Hundreds of years ago, the standard for deciding whether or not a plant was of a new species revolved around visual differences, according to Weakley. But more modern standards state that there should be proof that it is a separate evolutionary lineage.
Habitat also plays a role. “Cuthbert’s onion grows mainly in dry, acidic, sandy soils — mostly in the Coastal Plain and longleaf pine Sandhills,” Weakley points out. “Keever’s onion grows in rich soils in thin soil mats around rock outcrops restricted to the Brushy Mountains of North Carolina.” This suggests that Keever’s onion is an isolated, or endemic, species.
Because Keever’s onion exists in one restricted area of the Brushy Mountains, a remote range within the upper Piedmont spanning just two counties, it has been classified as a rare plant. Within that five-mile radius, though, there are many thousands of these plants growing on hard-to-access rocky hillsides. So, while rare and of strong conservation interest, the onion is not critically endangered.
What’s in a name?
Botanists who identify a new plant species have first rights to name it. “I think a lot of people interested in plants and animals assume that there’s a committee that decides,” Weakley chuckles. “But it’s really just this messy scientific process: Write a paper defending the hypothesis that it’s a new species, publish it in a journal, and then the scientific community will evaluate it over time and accept it or refute it.”
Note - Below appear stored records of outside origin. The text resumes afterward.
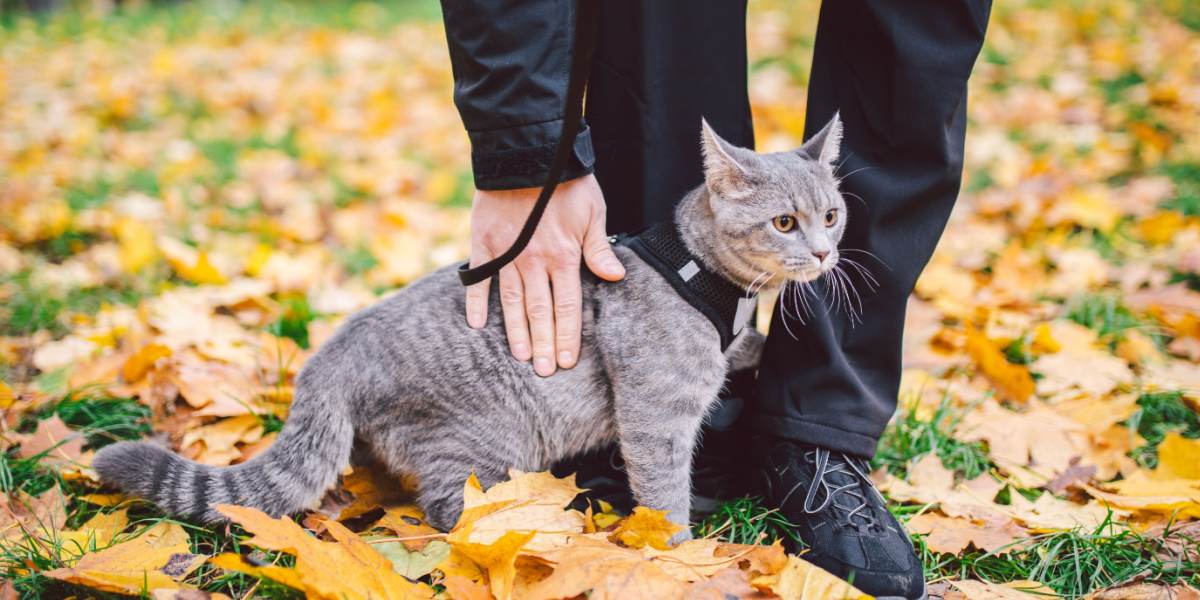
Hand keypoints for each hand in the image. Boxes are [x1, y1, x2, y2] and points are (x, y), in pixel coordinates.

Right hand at [466, 174, 624, 376]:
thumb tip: (616, 277)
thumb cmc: (566, 181)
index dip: (567, 336)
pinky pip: (479, 279)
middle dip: (543, 345)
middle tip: (544, 372)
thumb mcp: (593, 211)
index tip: (567, 361)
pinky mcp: (484, 243)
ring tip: (521, 357)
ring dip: (516, 332)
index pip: (567, 306)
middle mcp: (534, 262)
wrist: (525, 152)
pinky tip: (476, 324)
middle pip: (540, 312)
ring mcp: (506, 254)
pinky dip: (476, 301)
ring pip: (512, 302)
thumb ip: (599, 248)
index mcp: (563, 256)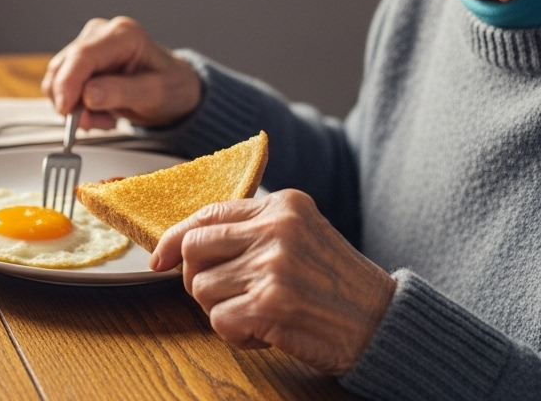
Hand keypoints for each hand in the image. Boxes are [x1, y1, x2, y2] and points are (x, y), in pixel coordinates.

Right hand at [41, 16, 202, 129]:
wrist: (173, 88)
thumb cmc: (171, 86)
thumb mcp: (155, 94)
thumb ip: (122, 93)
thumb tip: (88, 95)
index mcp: (124, 35)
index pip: (83, 55)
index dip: (68, 82)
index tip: (66, 109)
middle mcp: (101, 35)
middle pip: (65, 66)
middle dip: (73, 101)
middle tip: (94, 123)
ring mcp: (88, 47)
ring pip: (58, 78)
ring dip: (75, 107)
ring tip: (105, 117)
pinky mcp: (79, 62)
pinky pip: (62, 86)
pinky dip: (76, 107)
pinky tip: (99, 111)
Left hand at [149, 190, 395, 375]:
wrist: (381, 322)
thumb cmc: (337, 285)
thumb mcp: (302, 235)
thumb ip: (254, 230)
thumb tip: (187, 241)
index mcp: (283, 205)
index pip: (208, 213)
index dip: (174, 238)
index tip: (159, 259)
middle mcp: (276, 229)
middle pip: (194, 249)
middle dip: (198, 278)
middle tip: (226, 296)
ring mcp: (272, 265)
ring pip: (202, 289)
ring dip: (222, 311)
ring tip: (260, 313)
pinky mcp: (270, 303)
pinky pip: (218, 320)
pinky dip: (236, 334)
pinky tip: (266, 331)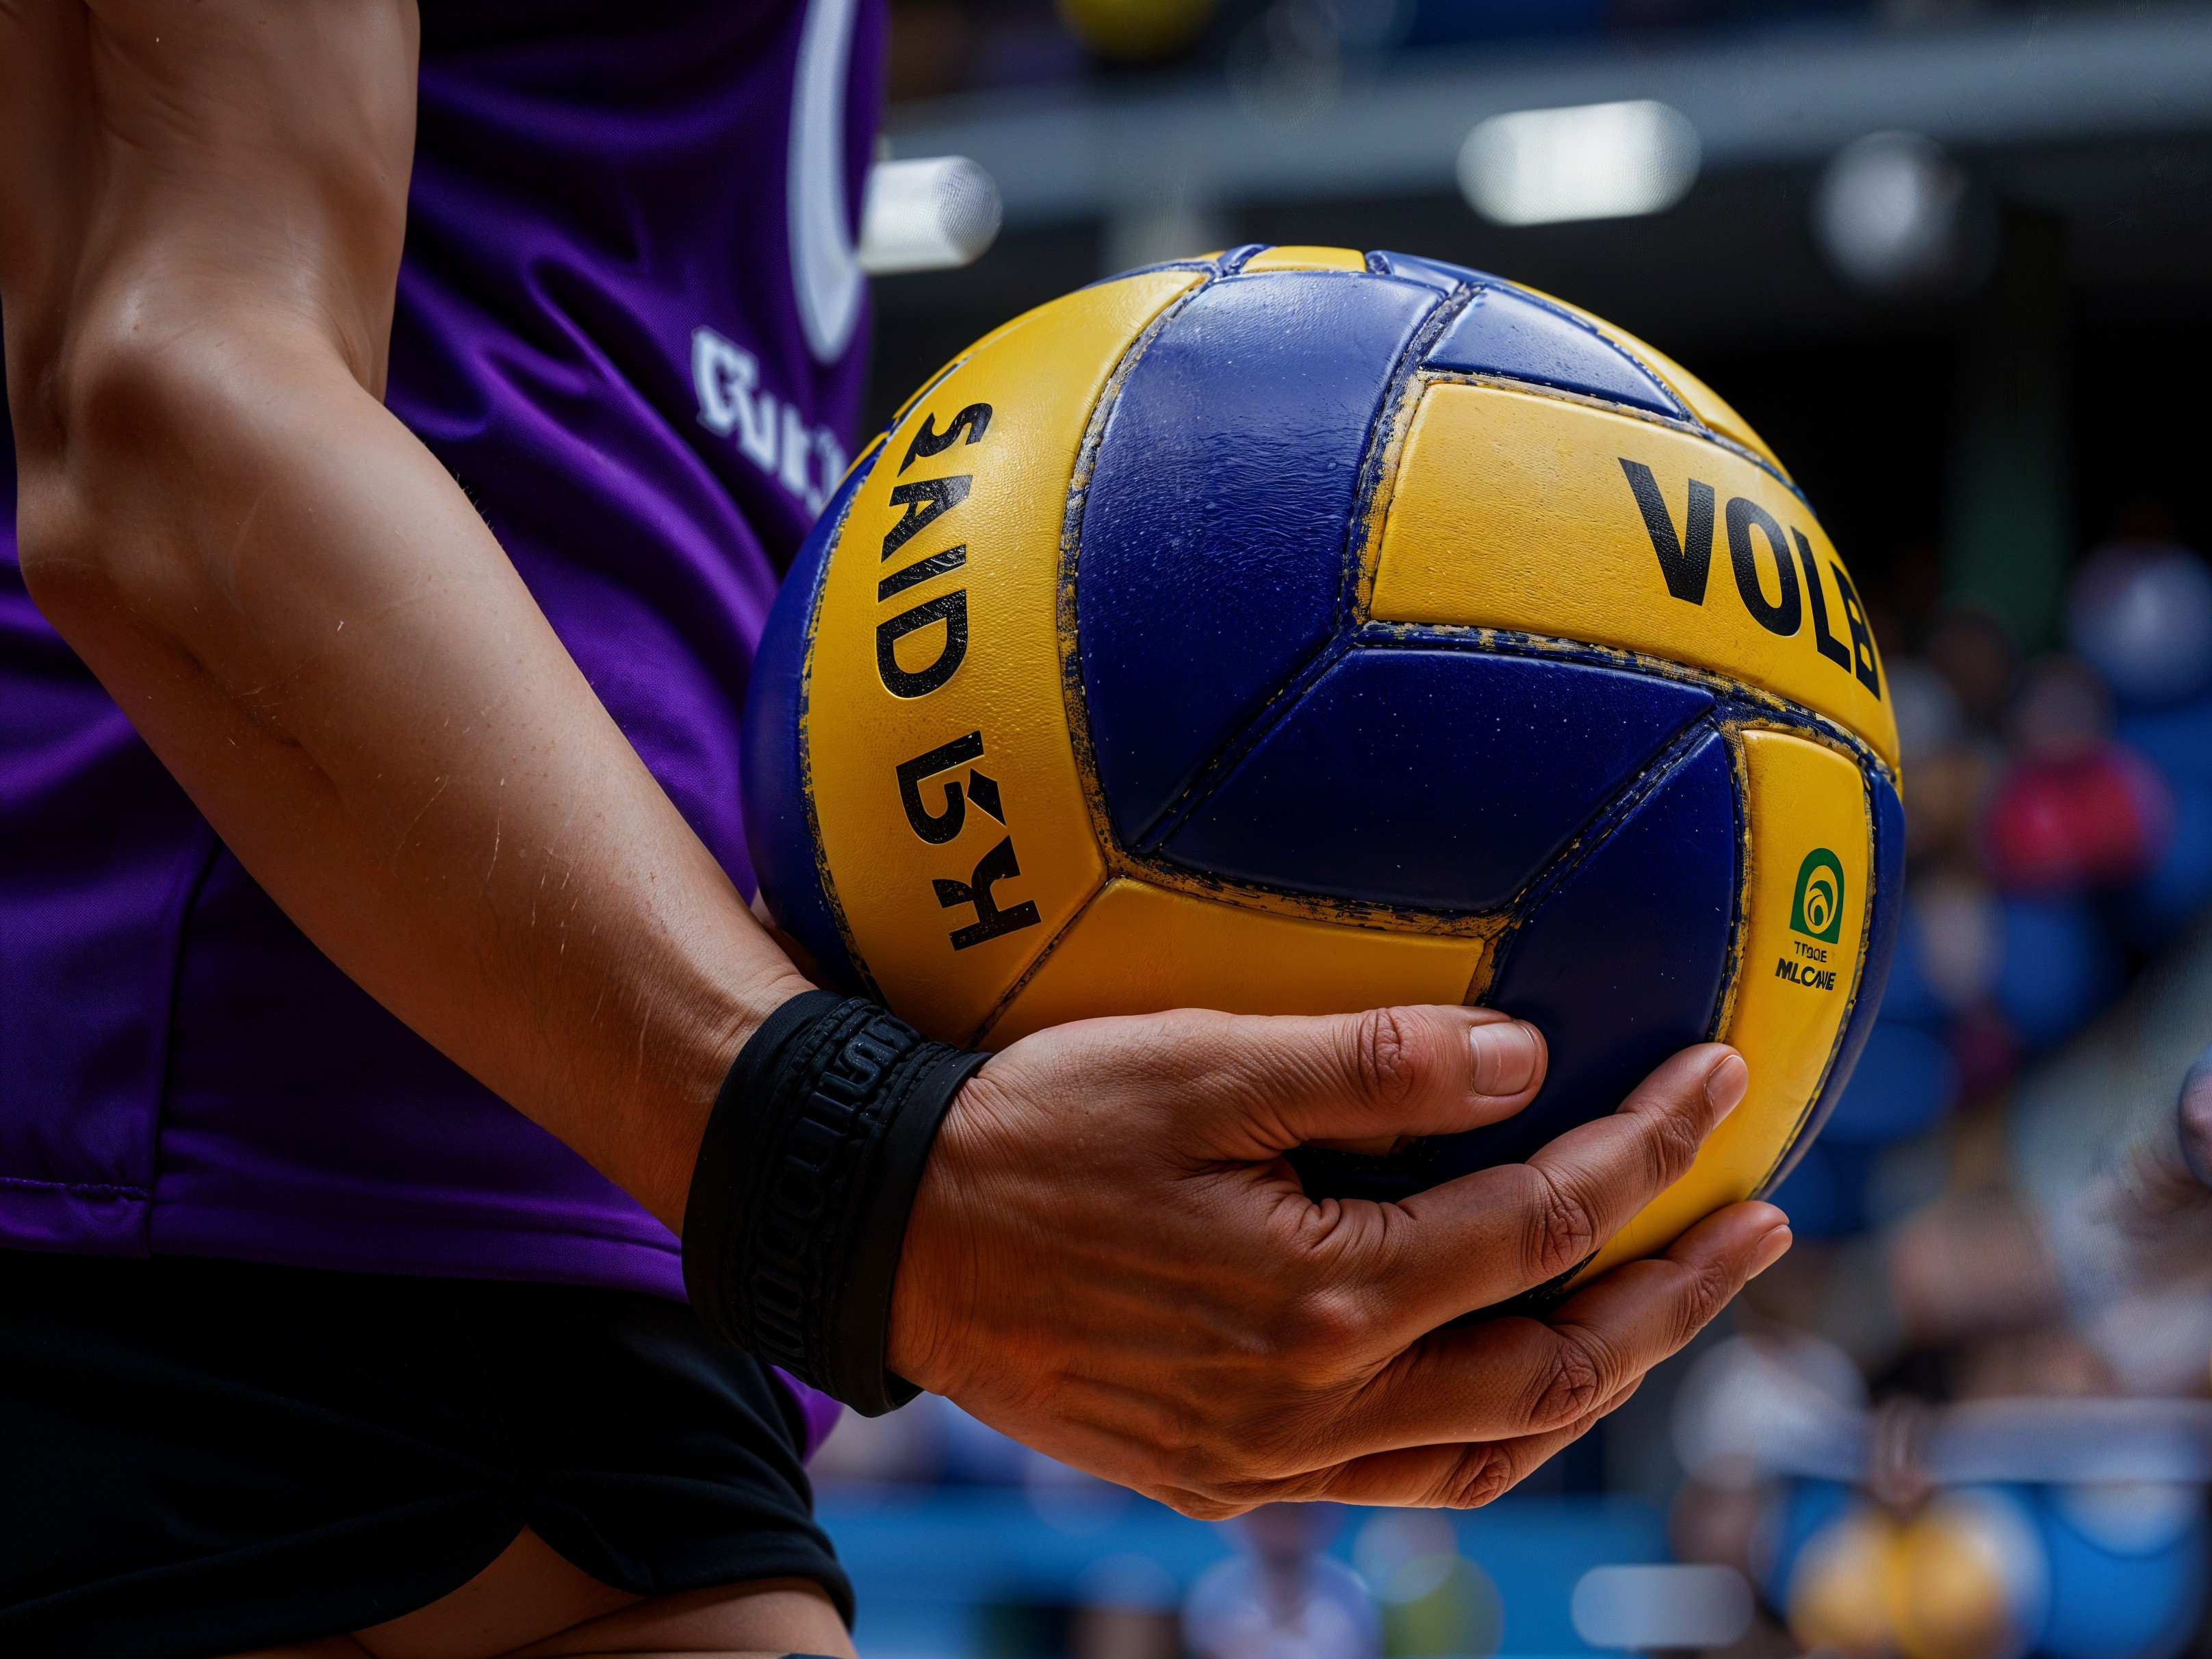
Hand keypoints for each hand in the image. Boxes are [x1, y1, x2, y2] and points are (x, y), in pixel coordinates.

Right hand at [889, 1005, 1786, 1515]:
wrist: (889, 1230)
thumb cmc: (1035, 1125)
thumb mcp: (1195, 1063)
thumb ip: (1367, 1066)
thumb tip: (1526, 1060)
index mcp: (1322, 1295)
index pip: (1540, 1221)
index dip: (1651, 1149)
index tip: (1722, 1078)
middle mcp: (1314, 1404)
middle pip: (1556, 1367)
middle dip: (1677, 1293)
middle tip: (1763, 1224)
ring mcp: (1270, 1460)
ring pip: (1494, 1450)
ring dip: (1601, 1378)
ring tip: (1667, 1305)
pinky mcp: (1224, 1478)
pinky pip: (1406, 1483)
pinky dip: (1495, 1438)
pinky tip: (1518, 1384)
A pioneering ecologist, Catherine Keever graduated with a PhD from Duke University during WWII, a time when women were more readily accepted into graduate programs than before. “Her PhD dissertation was actually on one of the granite domes in Alexander County where Keever’s onion grows,” Weakley explains. “She encountered it and collected it and wrote about it in her papers.” But, at the time, Keever thought the plant was the same species as Cuthbert’s onion.
When Weakley first suspected Keever’s onion was its own species, he reached out to Keever — in her 80s at the time — about visiting its location in the foothills. On May 1, 1989, they drove up to the rocky outcrop and discussed the latest discoveries that had been made in the area since Keever conducted research there in the 1940s.
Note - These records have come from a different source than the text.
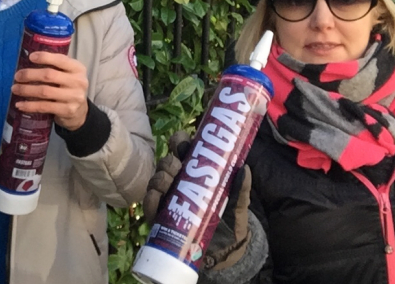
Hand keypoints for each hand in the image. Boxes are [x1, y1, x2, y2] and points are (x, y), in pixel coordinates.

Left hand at [11, 52, 88, 130]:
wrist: (80, 112)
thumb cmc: (68, 88)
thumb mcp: (68, 74)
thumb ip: (55, 67)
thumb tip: (29, 60)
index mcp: (78, 68)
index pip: (61, 60)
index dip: (45, 57)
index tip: (30, 57)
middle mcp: (78, 82)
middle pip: (49, 75)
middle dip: (30, 75)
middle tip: (17, 76)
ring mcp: (74, 97)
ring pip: (45, 91)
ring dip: (26, 90)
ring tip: (15, 89)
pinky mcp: (67, 110)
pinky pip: (44, 107)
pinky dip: (30, 105)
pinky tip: (20, 104)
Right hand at [143, 131, 252, 270]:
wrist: (223, 253)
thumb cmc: (230, 223)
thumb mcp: (238, 205)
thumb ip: (241, 190)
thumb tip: (244, 169)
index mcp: (196, 172)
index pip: (183, 149)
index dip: (180, 142)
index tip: (184, 144)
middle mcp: (178, 181)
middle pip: (167, 162)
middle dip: (169, 161)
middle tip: (177, 166)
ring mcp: (167, 198)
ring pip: (156, 180)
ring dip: (159, 177)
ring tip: (167, 182)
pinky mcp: (160, 217)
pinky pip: (149, 204)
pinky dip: (150, 198)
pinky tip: (156, 197)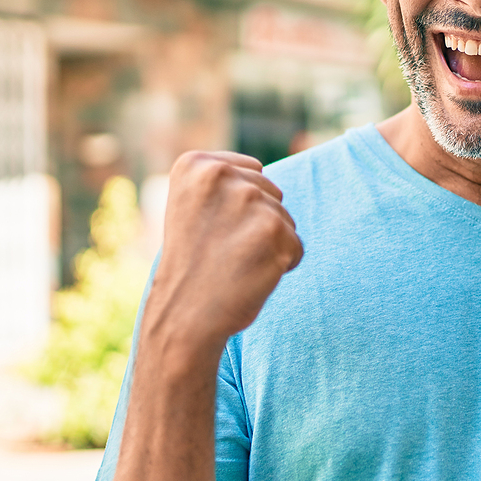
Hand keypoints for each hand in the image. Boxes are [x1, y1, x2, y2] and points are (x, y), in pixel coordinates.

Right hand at [144, 151, 302, 360]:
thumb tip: (268, 179)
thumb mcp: (192, 208)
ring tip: (234, 263)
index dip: (237, 207)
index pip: (251, 171)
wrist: (183, 316)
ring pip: (285, 219)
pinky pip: (297, 246)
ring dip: (269, 244)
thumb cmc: (191, 265)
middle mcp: (222, 175)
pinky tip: (250, 276)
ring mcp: (249, 201)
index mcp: (195, 164)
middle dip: (256, 222)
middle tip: (222, 249)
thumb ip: (227, 184)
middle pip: (271, 192)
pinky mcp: (274, 231)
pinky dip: (281, 265)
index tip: (209, 229)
“I told her there had been some interest in this onion and that it might prove to be a rare species,” Weakley says. She has since passed away, and Weakley named the plant after her to honor her research career. To guarantee that her namesake and the other 800,000-plus species of the UNC Herbarium live on, staff and students are working rigorously to permanently preserve them — digitally.
Document and digitize
Documenting the flora of the Southeast sounds like tedious work, but it’s a fundamental component for discerning the entirety of an ecosystem. “We want to understand as many branches of the tree as we can,” Poindexter says. “Because when you lose portions of that tree or never recognize them as being there in the first place, it’s hard to make sense of it all.”
Will the extinction of a plant cause the collapse of an ecosystem? “Very unlikely,” Weakley says. “But each of these species is a result of a long and complicated history of tens and thousands of millions of years that led to that species being there. That concept of stewardship of the organisms on the earth keeps moving.”
Soon, researchers will be able to access and study each other’s specimens. Thanks to a push from the National Science Foundation, staff at the UNC Herbarium and 110 other herbaria across the region are digitizing their collections, which will be made accessible in an online portal.
“There really is a moral imperative to do this type of research,” Poindexter says. “It’s idiosyncratic but very exciting — we’re contributing in an innovative way to the rest of the community.”